Ethics and Public Policy

Course Description: 

Mandatory for One-year MAPP students, Elective for Mundus Mapp students.

ETHICS AND PUBLIC POLICY is designed to provoke critical thinking on value judgements underlying decision-making and public policy practices in various settings. The course takes an interdisciplinary approach, drawing on applied ethics, politics and public management for examining contemporary problems in public affairs. Rather than moral philosophy per se, the focus is on the practical responsibilities of policy makers and public officials in the context of the, at times, competing obligations that guide their actions. The course will help students identify and analyse these ethical aspects in policy making, and familiarise them with some of the practical measures available for promoting integrity in public institutions, thus introducing the fundamentals of ethics management.

Learning Outcomes: 

The course will help students identify and analyse ethical aspects in policy making through moral reasoning, and familiarise them with some of the practical measures available for promoting integrity in public institutions. A key objective of the course is to enhance participants’ ability to identify and critically and constructively engage with normative issues contemporary public managers and policy makers face. Through case study discussions, presentations, and research papers the course will also develop students’ analytical and written and oral argumentation skills.


Seminar participation 20%

Seminar attendance, demonstration of engagement with the assigned readings, active and informed participation showing analytical insight.

Seminar presentation 30%

Course participants will sign up for a presentation in week 1. The presentation, prepared by teams of students, will rely on and refer to (but not simply summarise) the readings assigned for the class, and utilise/apply them for/to a case/example of the students’ choice.

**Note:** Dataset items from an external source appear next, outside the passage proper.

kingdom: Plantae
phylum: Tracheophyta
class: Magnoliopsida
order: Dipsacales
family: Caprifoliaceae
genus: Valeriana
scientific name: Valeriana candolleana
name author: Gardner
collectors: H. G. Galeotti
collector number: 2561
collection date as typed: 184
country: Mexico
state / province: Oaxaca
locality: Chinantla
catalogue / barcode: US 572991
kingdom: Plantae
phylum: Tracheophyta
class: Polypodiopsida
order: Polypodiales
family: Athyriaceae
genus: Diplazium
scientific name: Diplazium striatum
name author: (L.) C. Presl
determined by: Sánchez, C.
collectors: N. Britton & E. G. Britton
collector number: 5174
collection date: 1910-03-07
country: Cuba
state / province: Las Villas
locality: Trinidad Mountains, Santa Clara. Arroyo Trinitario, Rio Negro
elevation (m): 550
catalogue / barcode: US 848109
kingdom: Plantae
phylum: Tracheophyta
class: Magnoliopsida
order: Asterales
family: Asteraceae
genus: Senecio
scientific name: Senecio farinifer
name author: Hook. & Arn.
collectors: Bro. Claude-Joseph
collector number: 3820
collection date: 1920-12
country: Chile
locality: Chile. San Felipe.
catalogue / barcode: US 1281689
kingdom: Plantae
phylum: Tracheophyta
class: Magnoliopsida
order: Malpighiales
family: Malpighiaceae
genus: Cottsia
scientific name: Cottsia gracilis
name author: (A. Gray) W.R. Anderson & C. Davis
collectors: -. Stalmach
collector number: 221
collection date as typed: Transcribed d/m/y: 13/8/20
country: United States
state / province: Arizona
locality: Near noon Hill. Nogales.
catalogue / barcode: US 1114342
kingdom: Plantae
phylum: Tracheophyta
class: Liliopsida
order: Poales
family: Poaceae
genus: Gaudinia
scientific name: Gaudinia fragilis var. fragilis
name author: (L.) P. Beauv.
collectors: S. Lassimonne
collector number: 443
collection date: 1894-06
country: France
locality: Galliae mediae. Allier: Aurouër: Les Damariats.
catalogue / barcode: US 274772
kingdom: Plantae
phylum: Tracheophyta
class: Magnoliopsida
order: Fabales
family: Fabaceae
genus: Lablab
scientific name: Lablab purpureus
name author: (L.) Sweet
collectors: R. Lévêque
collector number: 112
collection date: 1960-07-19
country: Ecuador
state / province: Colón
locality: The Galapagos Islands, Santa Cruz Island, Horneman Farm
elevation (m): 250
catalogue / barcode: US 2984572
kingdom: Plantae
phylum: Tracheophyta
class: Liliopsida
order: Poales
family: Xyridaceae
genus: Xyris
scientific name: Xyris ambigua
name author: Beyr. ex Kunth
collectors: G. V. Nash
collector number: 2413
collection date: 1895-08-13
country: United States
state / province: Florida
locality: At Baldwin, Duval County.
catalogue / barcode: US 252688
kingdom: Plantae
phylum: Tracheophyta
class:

Normally a presentation should take no more than 20 minutes (and if students anticipate exceeding this, the teaching assistant/instructor should be consulted in advance). The main aim of the presentation is to start a discussion; the presenters will therefore be expected to prepare an outline or ppt presentation and questions for classroom discussion. Presentations are assessed on the clarity, quality and originality of arguments, evidence of additional readings/research, the degree to which they generate comments and questions, and time keeping. NOTE: Presenters are required to submit their presentation outline or the draft presentation both to the teaching assistant and the instructor 3 days in advance of the class, so that any necessary adjustments can be negotiated. For advice or feedback please contact the teaching assistant in the first instance. The final versions of the presentation should also be sent to the TA and the instructor for uploading to the e-learning platform.

Final paper 50% A final research paper of 3,000 words is to be submitted by the end of the course. The paper can either address a general question related to a class discussion (please do not simply summarise the class discussion!) or apply insights from the literature to a case which sheds light on an ethical issue or dilemma as manifested in a specific situation. A number of general questions are listed below for each seminar; however students are encouraged to identify an original research question. Please note that the paper and the presentation are separate assignments: the topic of the presentation should not also be the topic of the paper.